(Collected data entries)
━━━━━━━━
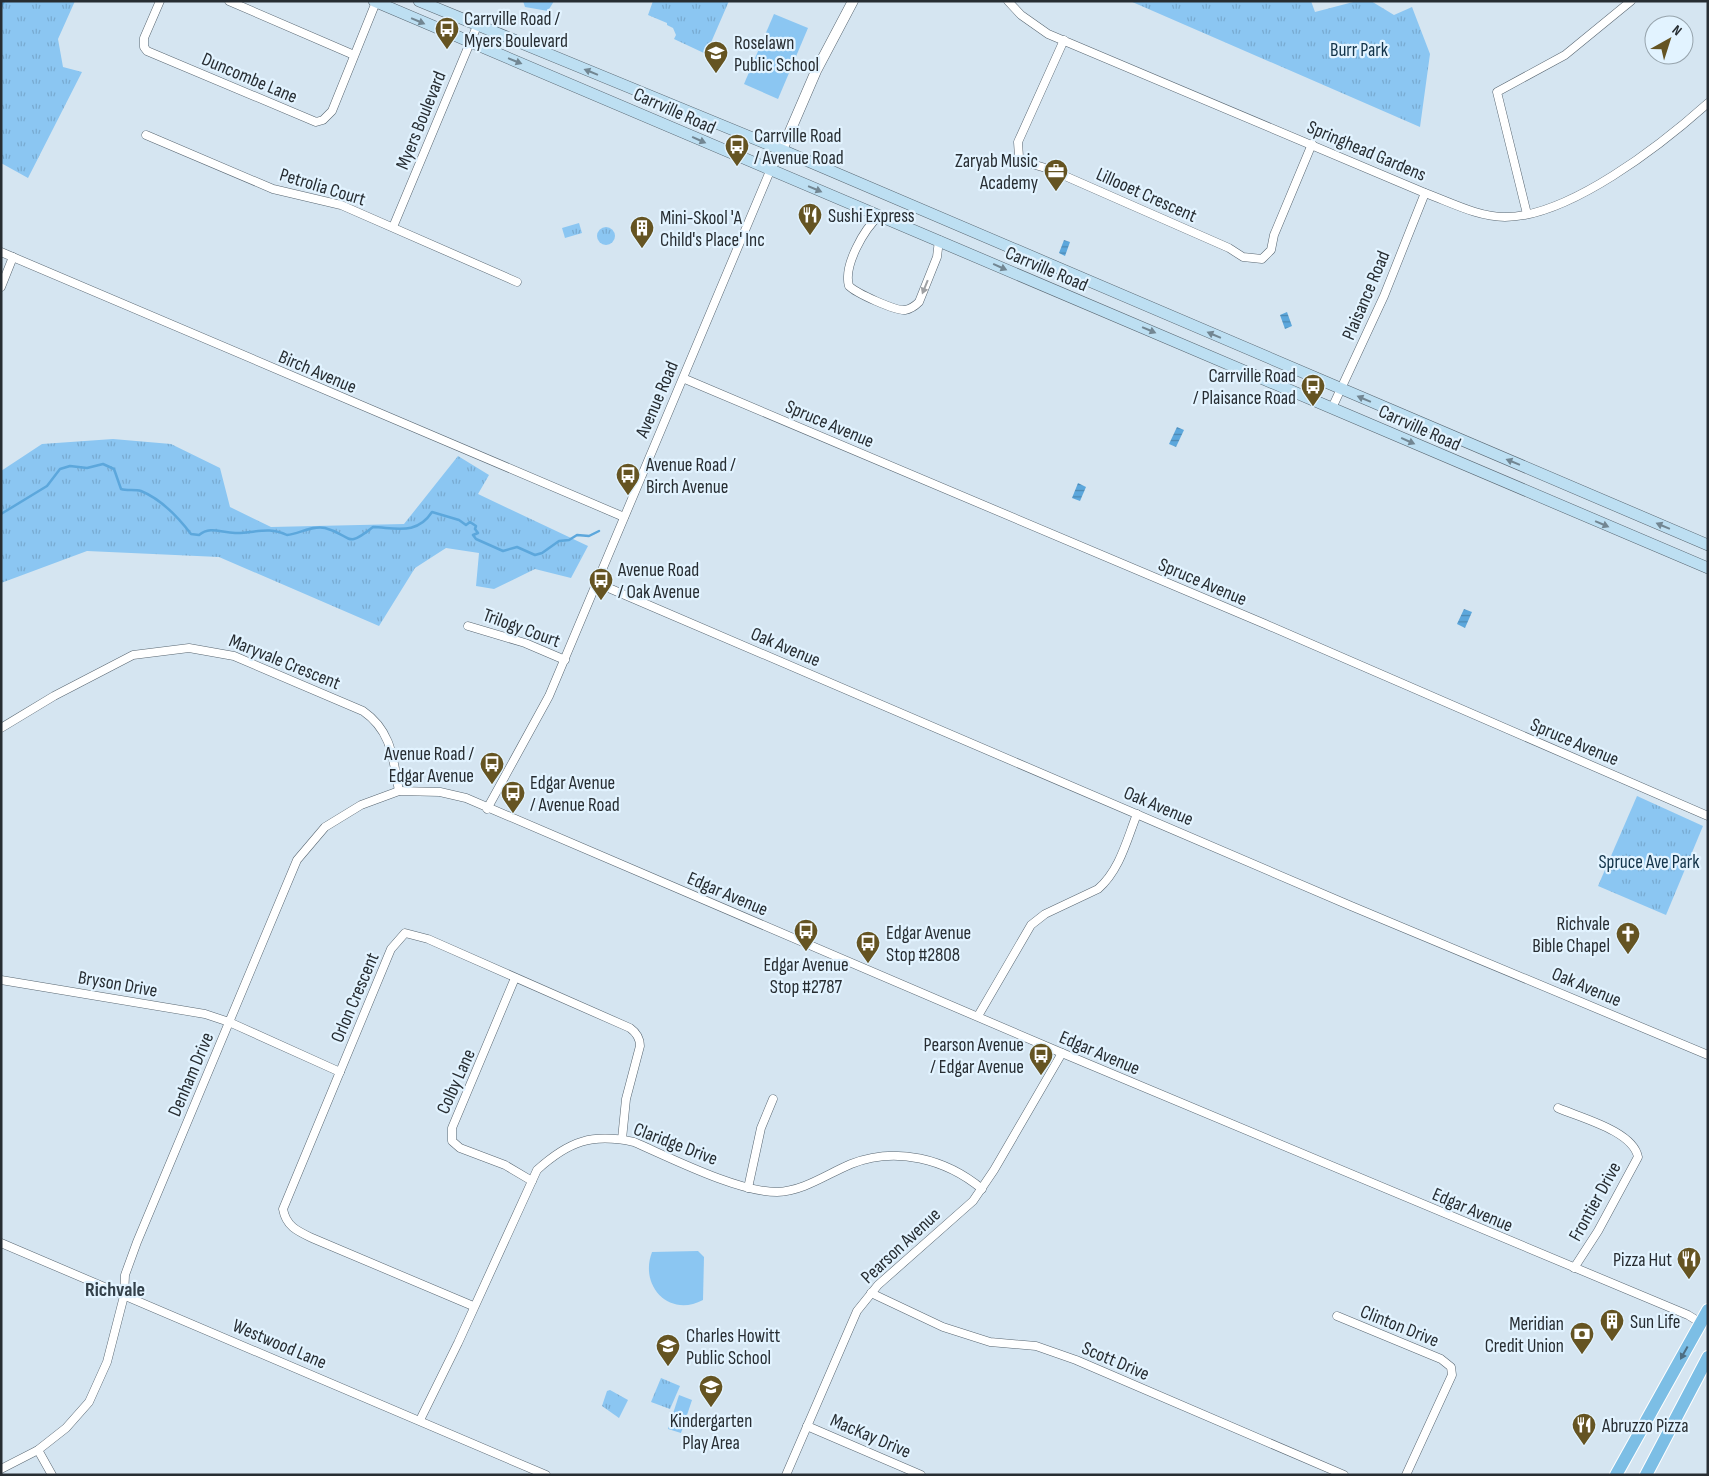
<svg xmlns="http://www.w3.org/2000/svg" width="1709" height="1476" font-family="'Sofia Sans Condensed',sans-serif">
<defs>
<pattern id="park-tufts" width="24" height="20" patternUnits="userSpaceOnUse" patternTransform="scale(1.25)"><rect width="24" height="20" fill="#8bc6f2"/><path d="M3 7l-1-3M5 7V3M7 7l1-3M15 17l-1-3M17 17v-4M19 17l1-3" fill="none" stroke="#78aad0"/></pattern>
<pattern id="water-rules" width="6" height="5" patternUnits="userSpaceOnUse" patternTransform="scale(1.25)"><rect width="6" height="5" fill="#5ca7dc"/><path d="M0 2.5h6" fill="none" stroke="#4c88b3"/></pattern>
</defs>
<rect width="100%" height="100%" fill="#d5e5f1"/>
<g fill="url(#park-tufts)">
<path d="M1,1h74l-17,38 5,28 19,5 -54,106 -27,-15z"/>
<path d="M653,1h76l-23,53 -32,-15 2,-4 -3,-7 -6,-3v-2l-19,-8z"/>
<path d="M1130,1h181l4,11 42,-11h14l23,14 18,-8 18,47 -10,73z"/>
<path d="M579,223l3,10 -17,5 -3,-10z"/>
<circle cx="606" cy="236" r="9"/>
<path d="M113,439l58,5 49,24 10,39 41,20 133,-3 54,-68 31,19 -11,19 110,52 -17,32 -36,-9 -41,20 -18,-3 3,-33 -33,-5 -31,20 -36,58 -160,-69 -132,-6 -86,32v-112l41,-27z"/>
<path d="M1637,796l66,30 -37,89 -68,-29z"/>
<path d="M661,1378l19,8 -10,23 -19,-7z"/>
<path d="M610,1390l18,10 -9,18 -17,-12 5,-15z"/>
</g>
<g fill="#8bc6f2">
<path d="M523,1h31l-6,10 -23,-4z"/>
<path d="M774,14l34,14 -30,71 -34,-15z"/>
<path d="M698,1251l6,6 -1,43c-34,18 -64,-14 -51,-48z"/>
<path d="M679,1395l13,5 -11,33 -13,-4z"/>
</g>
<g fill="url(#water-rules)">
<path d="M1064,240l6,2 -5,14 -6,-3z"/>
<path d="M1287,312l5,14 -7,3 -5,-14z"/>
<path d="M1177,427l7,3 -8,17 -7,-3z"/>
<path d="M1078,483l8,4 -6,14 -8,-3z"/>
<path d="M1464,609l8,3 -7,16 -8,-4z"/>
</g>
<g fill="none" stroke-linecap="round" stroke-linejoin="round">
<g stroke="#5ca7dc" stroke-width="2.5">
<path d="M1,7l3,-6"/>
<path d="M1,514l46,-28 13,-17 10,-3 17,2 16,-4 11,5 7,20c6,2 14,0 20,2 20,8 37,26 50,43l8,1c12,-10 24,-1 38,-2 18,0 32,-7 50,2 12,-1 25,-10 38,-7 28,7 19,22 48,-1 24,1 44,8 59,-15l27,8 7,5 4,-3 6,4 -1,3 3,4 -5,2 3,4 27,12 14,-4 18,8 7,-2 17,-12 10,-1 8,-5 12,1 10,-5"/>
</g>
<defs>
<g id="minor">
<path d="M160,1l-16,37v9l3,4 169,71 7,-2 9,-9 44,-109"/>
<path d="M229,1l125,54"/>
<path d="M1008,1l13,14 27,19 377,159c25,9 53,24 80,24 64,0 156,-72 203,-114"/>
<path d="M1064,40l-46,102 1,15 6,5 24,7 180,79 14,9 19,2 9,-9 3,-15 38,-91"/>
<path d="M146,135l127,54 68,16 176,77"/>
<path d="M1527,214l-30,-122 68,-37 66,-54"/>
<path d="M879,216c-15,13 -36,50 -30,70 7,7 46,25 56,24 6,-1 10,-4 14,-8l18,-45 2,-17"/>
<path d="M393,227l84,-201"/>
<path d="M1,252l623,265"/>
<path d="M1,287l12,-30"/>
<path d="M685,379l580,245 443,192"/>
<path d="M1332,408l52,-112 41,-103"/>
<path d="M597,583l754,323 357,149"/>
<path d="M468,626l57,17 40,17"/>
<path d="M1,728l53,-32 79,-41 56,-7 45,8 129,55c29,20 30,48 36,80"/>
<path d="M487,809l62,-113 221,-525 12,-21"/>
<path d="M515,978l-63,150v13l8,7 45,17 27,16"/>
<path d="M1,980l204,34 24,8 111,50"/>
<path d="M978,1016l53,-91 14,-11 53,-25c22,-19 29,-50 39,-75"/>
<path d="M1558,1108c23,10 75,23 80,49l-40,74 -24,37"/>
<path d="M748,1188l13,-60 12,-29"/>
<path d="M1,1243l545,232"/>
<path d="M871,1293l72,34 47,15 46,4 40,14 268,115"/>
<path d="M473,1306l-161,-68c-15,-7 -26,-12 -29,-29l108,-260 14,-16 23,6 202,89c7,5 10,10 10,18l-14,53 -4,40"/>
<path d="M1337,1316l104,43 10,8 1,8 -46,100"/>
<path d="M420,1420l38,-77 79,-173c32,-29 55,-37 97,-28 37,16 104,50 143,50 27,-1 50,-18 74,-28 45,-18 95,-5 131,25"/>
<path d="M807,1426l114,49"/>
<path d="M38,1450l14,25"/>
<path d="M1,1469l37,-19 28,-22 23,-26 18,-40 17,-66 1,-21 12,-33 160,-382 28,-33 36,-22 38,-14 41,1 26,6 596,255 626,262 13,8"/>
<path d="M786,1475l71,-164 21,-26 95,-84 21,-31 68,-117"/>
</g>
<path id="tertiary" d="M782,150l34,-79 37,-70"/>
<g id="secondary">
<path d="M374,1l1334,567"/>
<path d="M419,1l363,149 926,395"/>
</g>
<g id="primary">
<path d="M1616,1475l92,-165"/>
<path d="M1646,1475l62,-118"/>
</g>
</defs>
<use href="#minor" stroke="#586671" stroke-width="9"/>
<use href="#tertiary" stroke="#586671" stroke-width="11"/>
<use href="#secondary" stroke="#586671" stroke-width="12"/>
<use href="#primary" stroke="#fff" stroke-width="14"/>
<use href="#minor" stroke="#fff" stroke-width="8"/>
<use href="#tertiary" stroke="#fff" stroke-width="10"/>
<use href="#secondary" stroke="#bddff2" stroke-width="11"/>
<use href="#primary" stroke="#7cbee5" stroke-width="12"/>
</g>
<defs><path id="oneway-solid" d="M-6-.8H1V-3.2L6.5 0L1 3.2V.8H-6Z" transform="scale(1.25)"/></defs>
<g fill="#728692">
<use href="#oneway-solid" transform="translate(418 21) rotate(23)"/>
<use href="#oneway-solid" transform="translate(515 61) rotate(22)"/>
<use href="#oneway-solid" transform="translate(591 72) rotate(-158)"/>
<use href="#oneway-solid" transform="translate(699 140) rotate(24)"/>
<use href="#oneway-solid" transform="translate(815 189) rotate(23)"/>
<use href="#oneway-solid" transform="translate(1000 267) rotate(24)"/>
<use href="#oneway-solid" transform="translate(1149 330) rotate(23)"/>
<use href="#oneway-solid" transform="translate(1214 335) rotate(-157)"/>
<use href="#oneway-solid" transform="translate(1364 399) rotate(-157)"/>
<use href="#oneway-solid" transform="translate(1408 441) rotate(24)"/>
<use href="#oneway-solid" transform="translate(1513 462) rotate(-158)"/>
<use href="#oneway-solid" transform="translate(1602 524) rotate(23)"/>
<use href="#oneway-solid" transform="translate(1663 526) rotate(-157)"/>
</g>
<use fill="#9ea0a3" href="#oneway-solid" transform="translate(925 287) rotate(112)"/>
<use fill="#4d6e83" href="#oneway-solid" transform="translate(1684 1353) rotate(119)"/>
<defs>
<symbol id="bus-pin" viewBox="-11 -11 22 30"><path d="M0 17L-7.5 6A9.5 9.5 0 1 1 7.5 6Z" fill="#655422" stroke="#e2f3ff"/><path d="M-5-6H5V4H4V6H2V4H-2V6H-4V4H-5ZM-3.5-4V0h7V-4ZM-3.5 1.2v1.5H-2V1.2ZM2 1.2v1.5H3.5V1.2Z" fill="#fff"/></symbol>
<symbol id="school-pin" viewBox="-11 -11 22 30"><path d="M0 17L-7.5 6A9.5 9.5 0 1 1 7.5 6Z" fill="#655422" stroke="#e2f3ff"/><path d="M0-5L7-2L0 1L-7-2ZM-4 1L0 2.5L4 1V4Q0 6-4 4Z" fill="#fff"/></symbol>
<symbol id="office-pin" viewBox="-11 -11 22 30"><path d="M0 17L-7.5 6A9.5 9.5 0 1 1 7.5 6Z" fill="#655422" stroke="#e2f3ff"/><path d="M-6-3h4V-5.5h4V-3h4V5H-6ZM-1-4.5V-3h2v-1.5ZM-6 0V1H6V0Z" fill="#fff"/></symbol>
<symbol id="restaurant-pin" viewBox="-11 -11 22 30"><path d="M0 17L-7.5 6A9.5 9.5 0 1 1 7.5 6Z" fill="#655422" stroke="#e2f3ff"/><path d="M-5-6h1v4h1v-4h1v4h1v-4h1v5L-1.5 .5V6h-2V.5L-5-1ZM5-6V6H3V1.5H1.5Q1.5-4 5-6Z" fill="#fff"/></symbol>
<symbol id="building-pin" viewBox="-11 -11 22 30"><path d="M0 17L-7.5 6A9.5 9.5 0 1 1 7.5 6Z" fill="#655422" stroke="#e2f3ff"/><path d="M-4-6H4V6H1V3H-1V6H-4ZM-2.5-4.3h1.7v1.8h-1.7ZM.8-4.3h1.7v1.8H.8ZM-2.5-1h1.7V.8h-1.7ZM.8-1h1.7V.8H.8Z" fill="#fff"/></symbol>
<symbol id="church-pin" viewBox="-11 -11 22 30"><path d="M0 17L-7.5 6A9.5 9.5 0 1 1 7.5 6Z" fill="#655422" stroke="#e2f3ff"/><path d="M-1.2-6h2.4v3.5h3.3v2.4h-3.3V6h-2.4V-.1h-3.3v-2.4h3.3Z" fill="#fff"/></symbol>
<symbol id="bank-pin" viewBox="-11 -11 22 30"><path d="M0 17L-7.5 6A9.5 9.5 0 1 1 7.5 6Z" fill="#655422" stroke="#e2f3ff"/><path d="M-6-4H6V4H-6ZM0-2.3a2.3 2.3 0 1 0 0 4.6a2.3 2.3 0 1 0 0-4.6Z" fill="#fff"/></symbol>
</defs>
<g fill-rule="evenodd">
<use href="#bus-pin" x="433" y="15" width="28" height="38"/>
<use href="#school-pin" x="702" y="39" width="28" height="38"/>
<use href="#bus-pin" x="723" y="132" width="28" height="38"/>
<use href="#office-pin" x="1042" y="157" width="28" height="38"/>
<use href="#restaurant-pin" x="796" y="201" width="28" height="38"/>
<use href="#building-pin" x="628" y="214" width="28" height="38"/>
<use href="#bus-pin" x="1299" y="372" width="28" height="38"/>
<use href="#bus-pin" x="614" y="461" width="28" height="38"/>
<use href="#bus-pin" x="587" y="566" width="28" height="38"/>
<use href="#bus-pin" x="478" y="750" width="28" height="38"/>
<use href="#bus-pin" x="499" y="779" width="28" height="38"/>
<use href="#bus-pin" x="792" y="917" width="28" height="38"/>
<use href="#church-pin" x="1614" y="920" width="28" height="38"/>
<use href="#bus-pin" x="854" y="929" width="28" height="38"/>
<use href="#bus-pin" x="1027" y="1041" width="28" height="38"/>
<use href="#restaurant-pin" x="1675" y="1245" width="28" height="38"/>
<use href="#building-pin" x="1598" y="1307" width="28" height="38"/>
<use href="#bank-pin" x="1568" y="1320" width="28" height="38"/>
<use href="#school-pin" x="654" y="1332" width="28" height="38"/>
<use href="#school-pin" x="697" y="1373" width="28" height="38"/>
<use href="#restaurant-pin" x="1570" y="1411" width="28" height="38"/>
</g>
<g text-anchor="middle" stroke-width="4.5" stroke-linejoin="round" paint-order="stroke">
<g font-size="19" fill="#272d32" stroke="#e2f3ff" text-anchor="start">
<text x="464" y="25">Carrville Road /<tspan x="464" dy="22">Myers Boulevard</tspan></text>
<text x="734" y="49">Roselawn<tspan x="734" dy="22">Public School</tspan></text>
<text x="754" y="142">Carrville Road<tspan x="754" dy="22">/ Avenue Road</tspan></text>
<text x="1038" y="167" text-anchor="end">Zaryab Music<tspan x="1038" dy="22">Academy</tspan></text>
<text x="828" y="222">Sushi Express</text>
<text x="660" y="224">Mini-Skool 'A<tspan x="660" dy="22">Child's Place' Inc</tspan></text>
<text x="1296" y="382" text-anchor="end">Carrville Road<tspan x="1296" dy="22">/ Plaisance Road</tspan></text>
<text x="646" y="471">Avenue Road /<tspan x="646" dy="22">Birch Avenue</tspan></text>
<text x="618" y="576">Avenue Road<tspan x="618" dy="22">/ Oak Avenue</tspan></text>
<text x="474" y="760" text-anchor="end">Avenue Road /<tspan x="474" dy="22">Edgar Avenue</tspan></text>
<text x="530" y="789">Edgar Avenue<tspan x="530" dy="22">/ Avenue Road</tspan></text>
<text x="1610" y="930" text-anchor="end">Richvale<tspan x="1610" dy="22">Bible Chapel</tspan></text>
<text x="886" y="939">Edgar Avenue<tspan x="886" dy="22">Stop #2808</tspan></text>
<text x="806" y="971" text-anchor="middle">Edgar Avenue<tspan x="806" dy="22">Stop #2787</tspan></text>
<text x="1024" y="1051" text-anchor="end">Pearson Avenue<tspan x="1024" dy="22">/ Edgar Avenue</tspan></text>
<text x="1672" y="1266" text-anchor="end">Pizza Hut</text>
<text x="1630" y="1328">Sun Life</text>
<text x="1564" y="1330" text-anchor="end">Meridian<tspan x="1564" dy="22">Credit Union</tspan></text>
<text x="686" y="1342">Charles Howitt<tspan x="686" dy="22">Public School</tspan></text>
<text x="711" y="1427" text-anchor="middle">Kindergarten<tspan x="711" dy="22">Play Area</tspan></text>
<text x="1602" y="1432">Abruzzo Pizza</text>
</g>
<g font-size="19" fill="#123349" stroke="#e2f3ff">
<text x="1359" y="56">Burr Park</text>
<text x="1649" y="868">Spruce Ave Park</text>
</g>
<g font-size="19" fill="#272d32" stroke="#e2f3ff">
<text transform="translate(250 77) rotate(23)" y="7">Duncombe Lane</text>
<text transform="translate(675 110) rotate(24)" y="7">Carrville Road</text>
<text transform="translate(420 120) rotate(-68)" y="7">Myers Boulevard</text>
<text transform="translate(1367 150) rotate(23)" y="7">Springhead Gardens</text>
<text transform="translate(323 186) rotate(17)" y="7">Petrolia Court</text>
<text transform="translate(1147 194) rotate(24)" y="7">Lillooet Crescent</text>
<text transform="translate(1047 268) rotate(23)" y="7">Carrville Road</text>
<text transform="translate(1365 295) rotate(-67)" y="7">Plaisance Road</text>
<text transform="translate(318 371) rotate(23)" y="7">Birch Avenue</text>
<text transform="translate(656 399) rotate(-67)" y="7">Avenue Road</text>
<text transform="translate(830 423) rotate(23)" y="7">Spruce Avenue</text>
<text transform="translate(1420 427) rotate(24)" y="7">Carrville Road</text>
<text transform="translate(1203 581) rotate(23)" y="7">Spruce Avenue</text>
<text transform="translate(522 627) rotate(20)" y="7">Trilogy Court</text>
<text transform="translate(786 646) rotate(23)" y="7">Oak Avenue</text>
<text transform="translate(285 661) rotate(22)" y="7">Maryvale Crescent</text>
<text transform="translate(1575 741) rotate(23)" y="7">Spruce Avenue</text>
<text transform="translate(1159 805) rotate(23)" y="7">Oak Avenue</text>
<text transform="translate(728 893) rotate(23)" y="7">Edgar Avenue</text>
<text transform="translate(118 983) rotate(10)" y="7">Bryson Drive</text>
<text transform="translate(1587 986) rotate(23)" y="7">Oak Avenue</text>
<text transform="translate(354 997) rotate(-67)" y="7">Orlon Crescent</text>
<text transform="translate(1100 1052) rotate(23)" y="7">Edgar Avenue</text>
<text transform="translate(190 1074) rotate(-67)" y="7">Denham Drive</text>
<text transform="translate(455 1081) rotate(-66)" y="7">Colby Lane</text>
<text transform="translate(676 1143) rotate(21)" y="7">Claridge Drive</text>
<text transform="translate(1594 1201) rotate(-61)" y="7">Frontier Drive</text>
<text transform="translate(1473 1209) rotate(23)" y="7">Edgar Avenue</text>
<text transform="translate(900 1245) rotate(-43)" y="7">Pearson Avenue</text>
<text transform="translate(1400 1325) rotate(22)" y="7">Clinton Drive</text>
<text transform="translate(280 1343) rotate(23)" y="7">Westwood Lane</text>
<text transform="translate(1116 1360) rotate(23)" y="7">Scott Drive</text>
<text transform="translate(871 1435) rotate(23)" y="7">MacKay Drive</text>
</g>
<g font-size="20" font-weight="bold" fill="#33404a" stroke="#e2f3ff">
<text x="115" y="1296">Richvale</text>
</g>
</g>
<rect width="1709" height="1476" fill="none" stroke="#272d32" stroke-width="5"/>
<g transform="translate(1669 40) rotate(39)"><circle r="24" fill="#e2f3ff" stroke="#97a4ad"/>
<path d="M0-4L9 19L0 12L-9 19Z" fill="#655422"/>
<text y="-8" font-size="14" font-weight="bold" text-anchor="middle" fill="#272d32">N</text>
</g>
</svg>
━━━━━━━━
* [Exercise prompt]: Wherever the word "round" appears in the records above, copy that line.

* [Exercise output]:
<g fill="none" stroke-linecap="round" stroke-linejoin="round">
<g text-anchor="middle" stroke-width="4.5" stroke-linejoin="round" paint-order="stroke">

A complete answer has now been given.